Still, I am not convinced by Patrick's core argument – that a conspiracy, however unlikely, is near-impossible to sustain in this case. Here's why, as a reader explains:

The ability to keep a lid on a conspiracy is entirely proportional to the influence one has on those being kept quiet. Patrick should recall that every single person in on the proposed conspiracy is from Wasilla, Alaska.  I grew up in a small town that was a million billion times more sophisticated than Wasilla.  Nevertheless, I'm pretty sure that the most influential person in my hometown could have kept a lid on a similar story, no matter how many National Enquirer reporters were snooping around.

Palin is quite prepared to use her public office to pursue personal vendettas. She's easily the biggest celebrity Alaska has produced in ages and the most powerful person in the state. Many people in Wasilla are terrified of her; and she's also, as we know, compulsively secretive and protective of her family – even Sarahpalin_200908_477x600_7 as she pushes them into ludicrous crusades like Bristol's abstinence thing. Besides, the only conceivable, logical alternative to Palin being the natural mother of Trig is another close family member. Nothing else makes any sense -and anything more complicated would have been exposed by now. But close family members are also the most likely to keep secrets, especially since this whole thing transpired long before Palin was really in the global media klieglights. You think you can't get away with all sorts of (benign but odd) stuff when you're just a governor of what is, in effect, a population of a medium sized city spread out over half a continent? Her local hospital is also highly influenced by members of her church; and her personal doctor has gone into virtual hiding since the veep announcement. The more you know about Alaska, and I now know more than I would have ever imagined, the more successful a small-town, benign and actually admirable decision to bring a child into the world and care for him is not impossible. Highly unlikely, I know, but not impossible.

And look: I'm perfectly aware that continuing to air even the faint possibility of this makes a lot of people think I've gone round the bend. And maybe I have on this. Blogging obsessively can do that to a person. But if you haven't figured this out by now, I don't care much about what people think of me. I'd just like to know the truth, please. That's why I'm a blogger and a journalist. That's why I've published a lot of things in my time that others wouldn't. As long as I am not deceiving anyone or publishing untruths, and airing counter-arguments, I think I'm doing my job. Others have a different view of what legitimate discourse is, and I respect that. And I certainly think the brickbats are valid. But this is the way I am. Read someone else if you don't like it.

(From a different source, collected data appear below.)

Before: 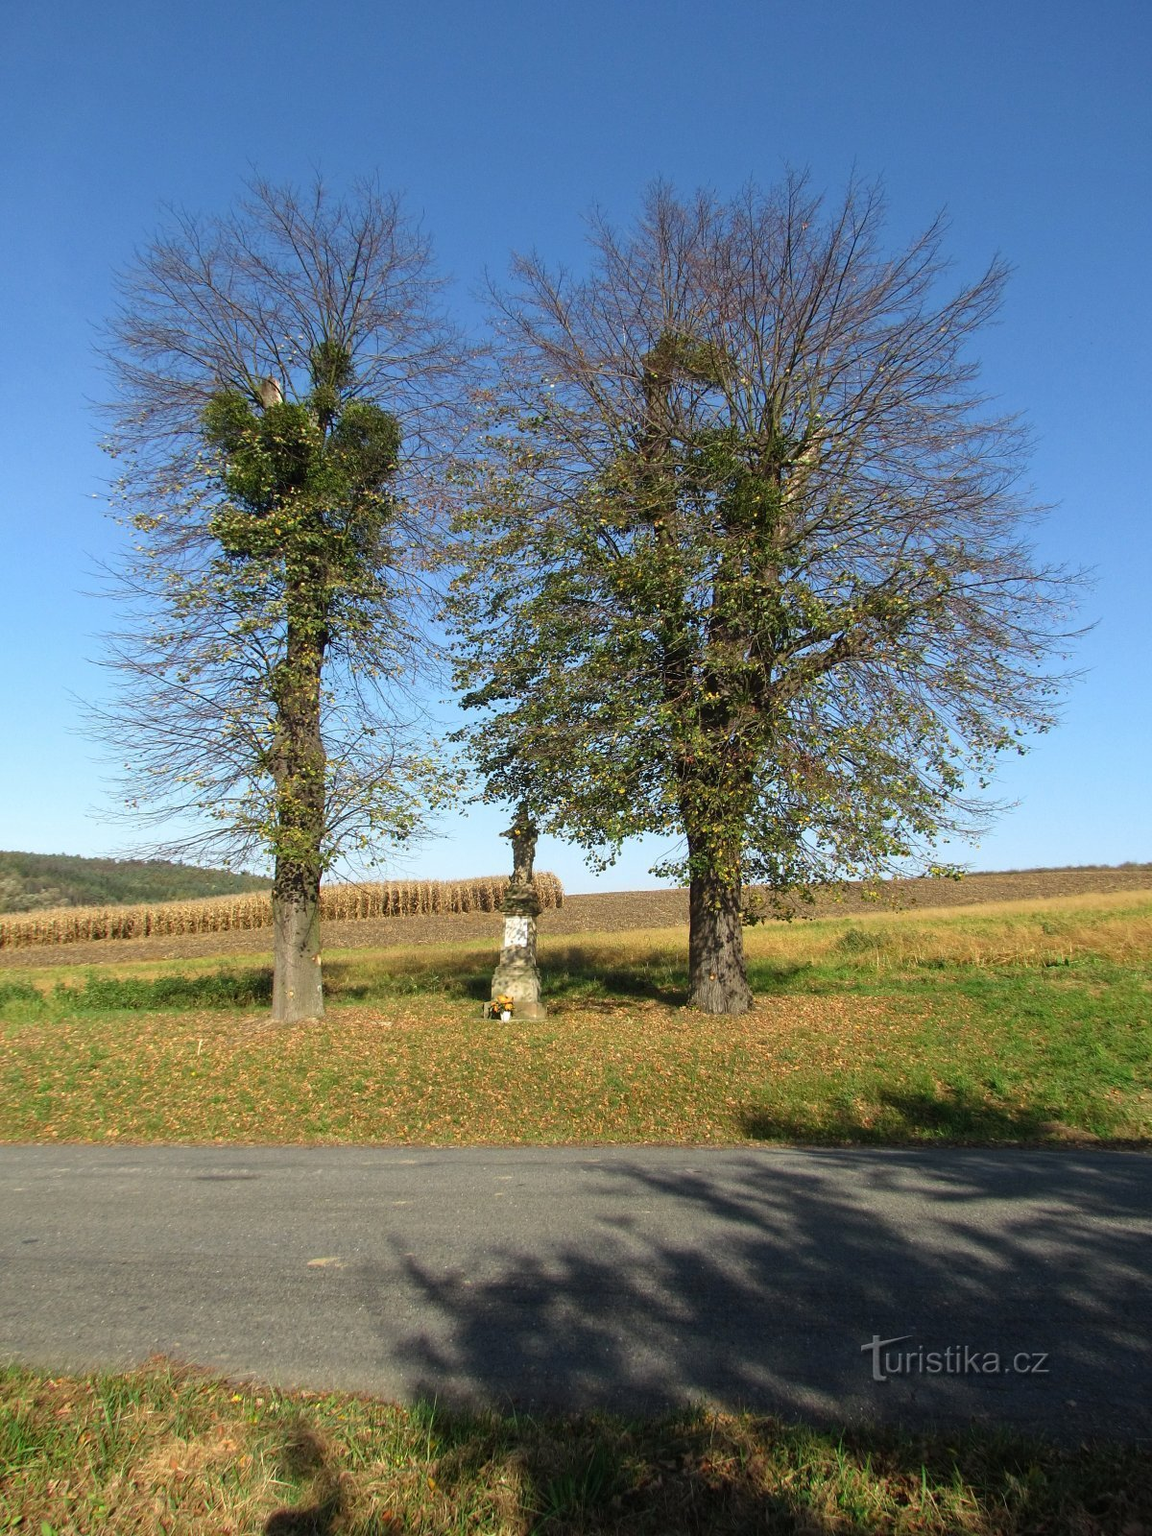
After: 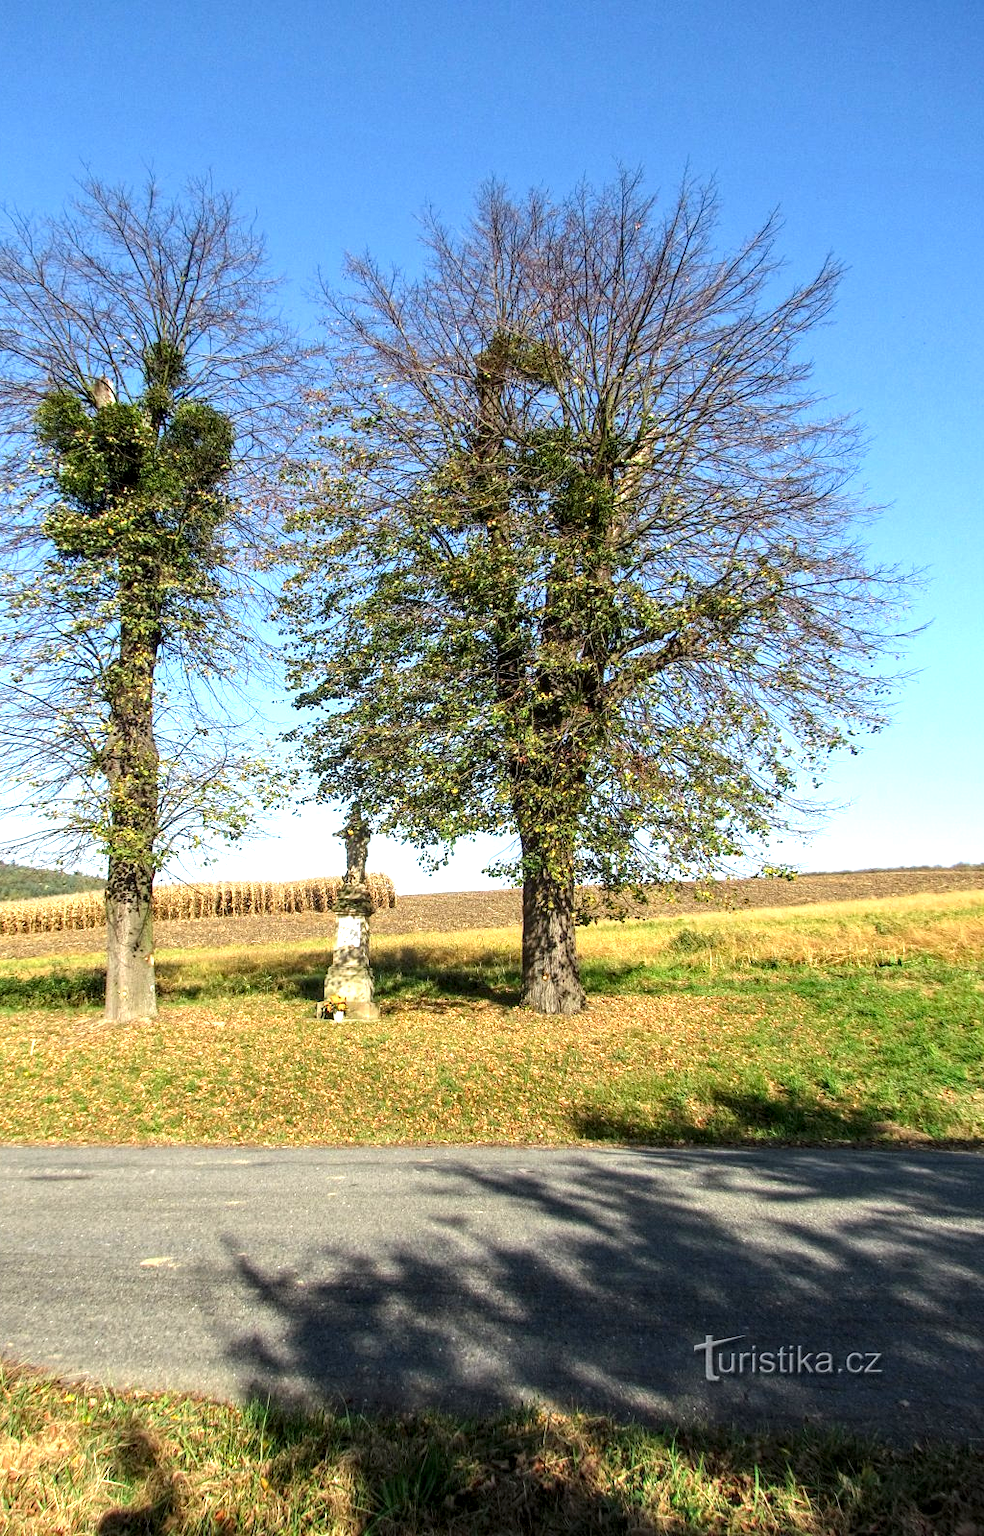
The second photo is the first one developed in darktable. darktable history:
crop and rotate: left 14.579%
exposure: exposure 0.753 EV, compensate highlight preservation false
contrast brightness saturation: contrast 0.1, brightness 0.028, saturation 0.086
local contrast: detail 150%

One more thing: whatever actually happened, I want to reiterate what I have said from the start. The decision to have Trig and to care for him and support him and defend the rights of children with special needs is a noble, admirable thing. Whatever happens to Palin in the future, she deserves enormous props for this, and is a real inspiration for the pro-life movement in this respect. We're all human and this decision was, in my view, the best one Sarah Palin has ever made, whatever the precise facts behind it. I have a great deal of respect and admiration for Palin in this respect. It's a beautiful thing and Trig is a beautiful, precious, powerful human being.

And you wouldn't read any of this in the Washington Post, would you?